# Advice on how to get to Aztec West by cycle...



## nellyphant (Feb 14, 2008)

Hi folks,

There may a chance after this week that I have to go and work over at Aztec West. Does anyone know if you can there by cycle path as I knowit take around an hour to get there by bus?


----------



## Geri (Feb 15, 2008)

There is a route, but I don't know it. Where are you travelling from? I'm pretty sure there are leaflets about cycle routes in North Bristol that you can pick up from most of the bike shops.


----------



## nellyphant (Feb 15, 2008)

I've got loads of bike maps of the area but they're boxed up at my mums until the final move.

I'm living at the moment in Bedminster (nr. St. John's Lane) but soon to be moving up to Totterdown. I'm sure you can ride parallel to the M32, will check out the bike shops.


----------



## nellyphant (Feb 23, 2008)

Just got word that I didn't get the job so I won't need to go anywhere near the place in the immediate future.

Thanks to all for the advice posted.

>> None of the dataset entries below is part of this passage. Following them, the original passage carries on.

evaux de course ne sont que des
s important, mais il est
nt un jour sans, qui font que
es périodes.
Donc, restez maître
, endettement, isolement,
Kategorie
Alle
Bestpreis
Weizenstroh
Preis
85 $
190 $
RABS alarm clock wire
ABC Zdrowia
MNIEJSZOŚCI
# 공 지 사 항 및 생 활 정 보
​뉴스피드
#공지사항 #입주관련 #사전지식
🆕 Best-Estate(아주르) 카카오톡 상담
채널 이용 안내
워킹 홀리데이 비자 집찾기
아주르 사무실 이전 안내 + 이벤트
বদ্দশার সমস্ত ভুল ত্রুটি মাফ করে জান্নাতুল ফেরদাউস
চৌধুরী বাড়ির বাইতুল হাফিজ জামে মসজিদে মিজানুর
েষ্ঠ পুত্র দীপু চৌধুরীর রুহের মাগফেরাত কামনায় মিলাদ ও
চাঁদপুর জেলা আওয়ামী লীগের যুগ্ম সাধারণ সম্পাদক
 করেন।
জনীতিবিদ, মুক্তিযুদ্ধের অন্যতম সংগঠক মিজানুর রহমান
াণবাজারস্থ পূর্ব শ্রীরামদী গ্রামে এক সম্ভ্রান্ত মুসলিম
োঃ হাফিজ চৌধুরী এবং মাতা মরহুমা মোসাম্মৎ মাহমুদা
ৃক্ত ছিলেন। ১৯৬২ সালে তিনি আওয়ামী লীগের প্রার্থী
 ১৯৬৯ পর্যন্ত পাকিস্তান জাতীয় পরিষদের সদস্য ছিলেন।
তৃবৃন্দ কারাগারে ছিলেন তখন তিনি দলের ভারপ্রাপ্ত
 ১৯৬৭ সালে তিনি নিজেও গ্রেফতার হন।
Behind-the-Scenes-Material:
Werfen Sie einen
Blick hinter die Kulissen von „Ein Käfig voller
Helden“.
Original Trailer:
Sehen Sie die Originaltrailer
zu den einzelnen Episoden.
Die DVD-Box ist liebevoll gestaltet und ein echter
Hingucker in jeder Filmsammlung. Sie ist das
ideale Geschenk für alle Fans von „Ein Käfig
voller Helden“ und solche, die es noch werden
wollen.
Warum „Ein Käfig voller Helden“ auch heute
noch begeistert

I know have a zillion maps of all over the Bristol area.


----------



## gentlegreen (Feb 23, 2008)

Look wot I found :-

http://www.cyclemaps.net/Bristol/N/gaz.asp


----------



## nellyphant (Feb 23, 2008)

gentlegreen said:


> Look wot I found :-
> 
> http://www.cyclemaps.net/Bristol/N/gaz.asp



Just tried some streets and postcodes but nothing came back 

Still its the start of something great as a tool for cyclists. 

[I wonder if in the future all bikes will have Tom Tom's as standard]


----------